» The exercise:
Rewrite everything from the line containing "genus: Malouetia" down to the line containing "genus: Salix", changing each "scientific name" to "species" and leaving the rest of those lines as they are.

_ _ _ _

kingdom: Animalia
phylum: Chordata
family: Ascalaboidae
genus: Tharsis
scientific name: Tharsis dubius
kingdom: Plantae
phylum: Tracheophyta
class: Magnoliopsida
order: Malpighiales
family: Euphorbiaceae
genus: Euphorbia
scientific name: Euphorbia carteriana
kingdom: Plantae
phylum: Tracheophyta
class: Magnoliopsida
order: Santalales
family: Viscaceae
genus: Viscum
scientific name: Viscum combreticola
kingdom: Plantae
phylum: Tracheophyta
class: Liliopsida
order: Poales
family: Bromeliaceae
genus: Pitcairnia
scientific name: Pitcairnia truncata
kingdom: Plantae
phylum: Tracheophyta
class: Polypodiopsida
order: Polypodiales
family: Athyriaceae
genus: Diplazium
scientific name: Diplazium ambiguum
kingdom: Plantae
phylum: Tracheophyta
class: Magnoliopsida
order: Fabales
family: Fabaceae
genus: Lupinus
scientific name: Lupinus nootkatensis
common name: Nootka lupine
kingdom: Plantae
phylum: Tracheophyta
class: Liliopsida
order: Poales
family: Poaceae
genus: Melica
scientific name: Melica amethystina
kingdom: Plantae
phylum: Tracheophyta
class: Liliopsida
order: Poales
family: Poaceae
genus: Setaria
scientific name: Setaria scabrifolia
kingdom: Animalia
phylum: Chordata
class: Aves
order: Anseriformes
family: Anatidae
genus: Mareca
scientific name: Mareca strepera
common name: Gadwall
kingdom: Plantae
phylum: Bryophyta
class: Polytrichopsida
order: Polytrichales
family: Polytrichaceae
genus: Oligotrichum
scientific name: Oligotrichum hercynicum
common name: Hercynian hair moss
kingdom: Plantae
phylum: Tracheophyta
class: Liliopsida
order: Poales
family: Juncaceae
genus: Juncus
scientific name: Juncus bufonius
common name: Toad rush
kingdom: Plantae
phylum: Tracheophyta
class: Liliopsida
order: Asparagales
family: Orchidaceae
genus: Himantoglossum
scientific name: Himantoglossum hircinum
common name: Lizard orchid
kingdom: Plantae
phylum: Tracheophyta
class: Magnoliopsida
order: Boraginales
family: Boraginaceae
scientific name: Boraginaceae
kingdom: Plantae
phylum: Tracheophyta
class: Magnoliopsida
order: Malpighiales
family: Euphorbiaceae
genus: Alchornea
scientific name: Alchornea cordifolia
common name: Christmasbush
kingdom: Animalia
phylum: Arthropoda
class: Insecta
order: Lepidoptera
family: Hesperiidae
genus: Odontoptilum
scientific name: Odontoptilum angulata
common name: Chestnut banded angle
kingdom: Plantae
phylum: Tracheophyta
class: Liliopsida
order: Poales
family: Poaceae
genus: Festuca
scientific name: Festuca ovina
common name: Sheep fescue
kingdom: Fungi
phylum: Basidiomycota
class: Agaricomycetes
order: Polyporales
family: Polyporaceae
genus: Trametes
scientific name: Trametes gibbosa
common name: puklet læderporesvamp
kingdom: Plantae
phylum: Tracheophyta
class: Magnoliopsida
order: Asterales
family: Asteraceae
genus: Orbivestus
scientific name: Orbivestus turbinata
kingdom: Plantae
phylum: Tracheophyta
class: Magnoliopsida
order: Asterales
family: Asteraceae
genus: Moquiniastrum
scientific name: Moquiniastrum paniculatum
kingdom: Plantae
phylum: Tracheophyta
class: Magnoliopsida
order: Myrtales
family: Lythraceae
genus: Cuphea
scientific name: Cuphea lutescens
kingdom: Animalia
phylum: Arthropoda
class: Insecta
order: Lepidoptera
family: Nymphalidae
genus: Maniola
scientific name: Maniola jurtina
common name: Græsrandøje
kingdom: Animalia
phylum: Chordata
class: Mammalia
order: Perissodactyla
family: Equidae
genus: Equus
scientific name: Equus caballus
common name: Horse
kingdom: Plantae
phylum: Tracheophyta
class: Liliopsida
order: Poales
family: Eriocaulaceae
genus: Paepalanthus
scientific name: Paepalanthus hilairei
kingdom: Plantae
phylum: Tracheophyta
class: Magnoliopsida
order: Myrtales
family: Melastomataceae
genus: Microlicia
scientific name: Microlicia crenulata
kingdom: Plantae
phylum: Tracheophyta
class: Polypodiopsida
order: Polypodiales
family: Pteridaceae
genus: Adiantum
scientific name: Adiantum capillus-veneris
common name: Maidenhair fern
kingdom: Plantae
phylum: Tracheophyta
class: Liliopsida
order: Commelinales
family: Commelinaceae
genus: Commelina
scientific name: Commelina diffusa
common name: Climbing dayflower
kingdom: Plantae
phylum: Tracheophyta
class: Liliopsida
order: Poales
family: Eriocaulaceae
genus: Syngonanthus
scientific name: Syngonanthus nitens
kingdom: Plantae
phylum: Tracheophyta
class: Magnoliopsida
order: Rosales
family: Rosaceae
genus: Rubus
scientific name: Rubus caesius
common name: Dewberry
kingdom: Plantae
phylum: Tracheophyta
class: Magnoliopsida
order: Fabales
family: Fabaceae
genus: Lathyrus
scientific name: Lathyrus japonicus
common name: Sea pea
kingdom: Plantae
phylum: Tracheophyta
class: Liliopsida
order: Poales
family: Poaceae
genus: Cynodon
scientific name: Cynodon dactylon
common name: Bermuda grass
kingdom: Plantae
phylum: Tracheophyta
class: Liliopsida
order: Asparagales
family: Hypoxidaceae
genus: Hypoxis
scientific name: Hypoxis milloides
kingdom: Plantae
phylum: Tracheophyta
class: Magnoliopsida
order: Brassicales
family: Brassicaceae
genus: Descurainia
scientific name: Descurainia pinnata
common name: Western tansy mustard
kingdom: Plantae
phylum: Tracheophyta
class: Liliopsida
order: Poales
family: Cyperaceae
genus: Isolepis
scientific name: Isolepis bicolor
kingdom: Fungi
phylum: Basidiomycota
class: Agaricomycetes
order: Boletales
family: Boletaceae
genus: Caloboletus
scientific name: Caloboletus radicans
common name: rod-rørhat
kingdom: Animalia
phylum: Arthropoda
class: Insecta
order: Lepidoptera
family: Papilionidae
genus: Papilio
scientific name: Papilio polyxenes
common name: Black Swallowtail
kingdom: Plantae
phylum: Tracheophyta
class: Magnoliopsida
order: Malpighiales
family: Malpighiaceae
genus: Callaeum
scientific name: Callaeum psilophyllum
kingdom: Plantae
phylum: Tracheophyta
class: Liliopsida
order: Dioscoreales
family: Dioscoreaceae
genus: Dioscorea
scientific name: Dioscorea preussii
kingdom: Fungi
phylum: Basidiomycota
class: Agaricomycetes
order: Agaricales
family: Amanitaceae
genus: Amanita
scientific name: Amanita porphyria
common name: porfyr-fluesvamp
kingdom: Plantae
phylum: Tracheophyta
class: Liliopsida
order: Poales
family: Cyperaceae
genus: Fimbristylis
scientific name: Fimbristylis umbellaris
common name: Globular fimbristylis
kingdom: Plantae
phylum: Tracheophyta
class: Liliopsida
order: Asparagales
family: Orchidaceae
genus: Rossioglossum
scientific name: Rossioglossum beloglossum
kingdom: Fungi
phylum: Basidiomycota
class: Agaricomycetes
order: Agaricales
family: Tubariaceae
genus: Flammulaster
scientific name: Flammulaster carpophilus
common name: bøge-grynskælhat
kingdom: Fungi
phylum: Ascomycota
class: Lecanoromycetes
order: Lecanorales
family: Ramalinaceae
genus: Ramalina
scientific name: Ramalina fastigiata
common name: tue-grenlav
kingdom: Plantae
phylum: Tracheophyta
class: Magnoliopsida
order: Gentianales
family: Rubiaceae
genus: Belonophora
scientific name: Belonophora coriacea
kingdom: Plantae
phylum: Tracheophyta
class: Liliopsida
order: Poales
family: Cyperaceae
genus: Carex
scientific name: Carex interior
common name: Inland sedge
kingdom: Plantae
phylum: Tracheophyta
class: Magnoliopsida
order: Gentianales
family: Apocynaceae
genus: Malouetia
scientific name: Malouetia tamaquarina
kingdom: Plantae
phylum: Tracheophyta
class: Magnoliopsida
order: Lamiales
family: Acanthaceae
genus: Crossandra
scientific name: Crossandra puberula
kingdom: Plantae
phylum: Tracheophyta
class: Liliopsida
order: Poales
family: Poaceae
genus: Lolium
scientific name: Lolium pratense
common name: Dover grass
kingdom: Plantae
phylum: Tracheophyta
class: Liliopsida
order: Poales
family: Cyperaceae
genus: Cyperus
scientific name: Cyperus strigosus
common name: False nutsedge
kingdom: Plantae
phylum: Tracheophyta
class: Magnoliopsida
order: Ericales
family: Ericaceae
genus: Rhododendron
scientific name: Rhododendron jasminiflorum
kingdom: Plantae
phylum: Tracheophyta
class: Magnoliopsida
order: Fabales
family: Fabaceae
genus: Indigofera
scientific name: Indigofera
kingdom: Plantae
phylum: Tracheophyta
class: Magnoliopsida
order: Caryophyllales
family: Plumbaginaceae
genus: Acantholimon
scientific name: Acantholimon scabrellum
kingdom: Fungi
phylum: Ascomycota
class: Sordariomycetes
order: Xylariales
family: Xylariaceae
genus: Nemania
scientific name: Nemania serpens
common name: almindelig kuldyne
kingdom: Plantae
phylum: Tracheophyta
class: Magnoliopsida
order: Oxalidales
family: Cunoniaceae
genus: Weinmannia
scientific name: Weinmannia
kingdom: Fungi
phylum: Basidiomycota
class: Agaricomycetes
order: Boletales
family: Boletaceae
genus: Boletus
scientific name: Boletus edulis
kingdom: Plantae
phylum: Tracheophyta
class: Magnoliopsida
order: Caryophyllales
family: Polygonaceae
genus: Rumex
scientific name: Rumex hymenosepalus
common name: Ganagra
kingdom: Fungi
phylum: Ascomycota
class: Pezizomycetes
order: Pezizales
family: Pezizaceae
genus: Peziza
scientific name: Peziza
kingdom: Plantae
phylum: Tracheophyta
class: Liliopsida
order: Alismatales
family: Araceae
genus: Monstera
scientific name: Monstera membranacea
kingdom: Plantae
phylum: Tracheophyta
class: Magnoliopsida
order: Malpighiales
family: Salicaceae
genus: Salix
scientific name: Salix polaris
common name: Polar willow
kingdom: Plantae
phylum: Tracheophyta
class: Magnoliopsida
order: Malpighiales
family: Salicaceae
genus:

_ _ _ _

» Problem solution:
genus: Malouetia
species: Malouetia tamaquarina
kingdom: Plantae
phylum: Tracheophyta
class: Magnoliopsida
order: Lamiales
family: Acanthaceae
genus: Crossandra
species: Crossandra puberula
kingdom: Plantae
phylum: Tracheophyta
class: Liliopsida
order: Poales
family: Poaceae
genus: Lolium
species: Lolium pratense
common name: Dover grass
kingdom: Plantae
phylum: Tracheophyta
class: Liliopsida
order: Poales
family: Cyperaceae
genus: Cyperus
species: Cyperus strigosus
common name: False nutsedge
kingdom: Plantae
phylum: Tracheophyta
class: Magnoliopsida
order: Ericales
family: Ericaceae
genus: Rhododendron
species: Rhododendron jasminiflorum
kingdom: Plantae
phylum: Tracheophyta
class: Magnoliopsida
order: Fabales
family: Fabaceae
genus: Indigofera
species: Indigofera
kingdom: Plantae
phylum: Tracheophyta
class: Magnoliopsida
order: Caryophyllales
family: Plumbaginaceae
genus: Acantholimon
species: Acantholimon scabrellum
kingdom: Fungi
phylum: Ascomycota
class: Sordariomycetes
order: Xylariales
family: Xylariaceae
genus: Nemania
species: Nemania serpens
common name: almindelig kuldyne
kingdom: Plantae
phylum: Tracheophyta
class: Magnoliopsida
order: Oxalidales
family: Cunoniaceae
genus: Weinmannia
species: Weinmannia
kingdom: Fungi
phylum: Basidiomycota
class: Agaricomycetes
order: Boletales
family: Boletaceae
genus: Boletus
species: Boletus edulis
kingdom: Plantae
phylum: Tracheophyta
class: Magnoliopsida
order: Caryophyllales
family: Polygonaceae
genus: Rumex
species: Rumex hymenosepalus
common name: Ganagra
kingdom: Fungi
phylum: Ascomycota
class: Pezizomycetes
order: Pezizales
family: Pezizaceae
genus: Peziza
species: Peziza
kingdom: Plantae
phylum: Tracheophyta
class: Liliopsida
order: Alismatales
family: Araceae
genus: Monstera
species: Monstera membranacea
kingdom: Plantae
phylum: Tracheophyta
class: Magnoliopsida
order: Malpighiales
family: Salicaceae
genus: Salix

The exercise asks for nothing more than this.